◆ Task to complete ◆
In the data below, locate each line with the word "False" and list it.

Start of Extracted material

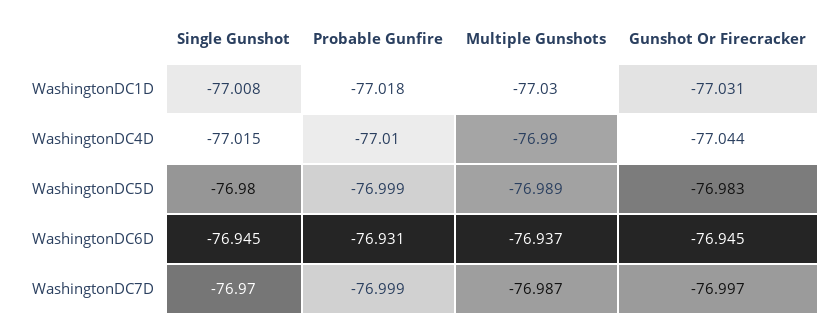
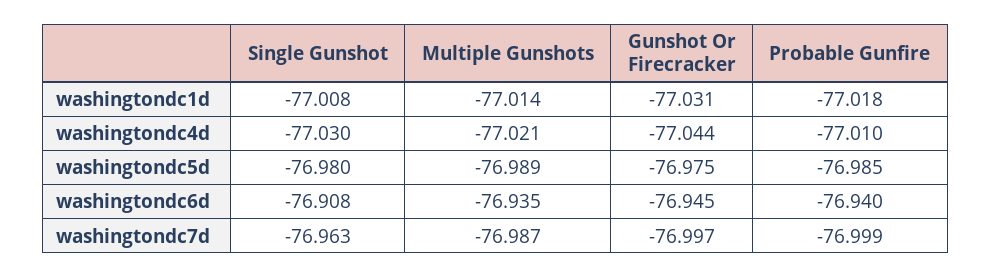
Multiple Gunshots, WashingtonDC1D: -77.03 -> -77.014
Single Gunshot, WashingtonDC4D: -77.015 -> -77.03
Multiple Gunshots, WashingtonDC4D: -76.99 -> -77.021
Probable Gunfire, WashingtonDC5D: -76.999 -> -76.985
Gunshot Or Firecracker, WashingtonDC5D: -76.983 -> -76.975
Single Gunshot, WashingtonDC6D: -76.945 -> -76.908
Probable Gunfire, WashingtonDC6D: -76.931 -> -76.94
Multiple Gunshots, WashingtonDC6D: -76.937 -> -76.935
Single Gunshot, WashingtonDC7D: -76.97 -> -76.963

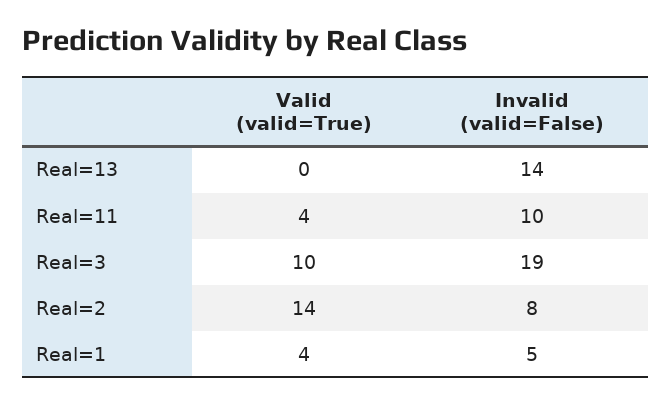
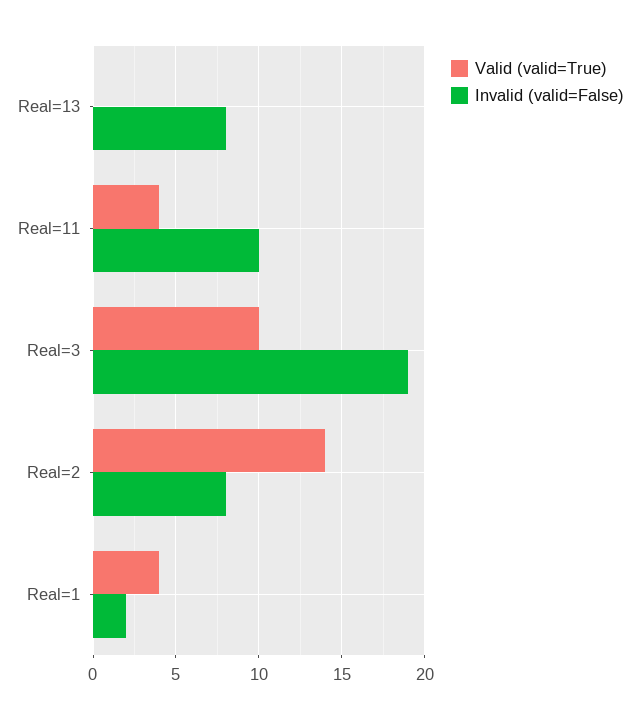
Invalid (valid=False), Real=13: 14 -> 8
Invalid (valid=False), Real=1: 5 -> 2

End of Extracted material

◆ Exercise response ◆
Invalid (valid=False), Real=13: 14 -> 8
Invalid (valid=False), Real=1: 5 -> 2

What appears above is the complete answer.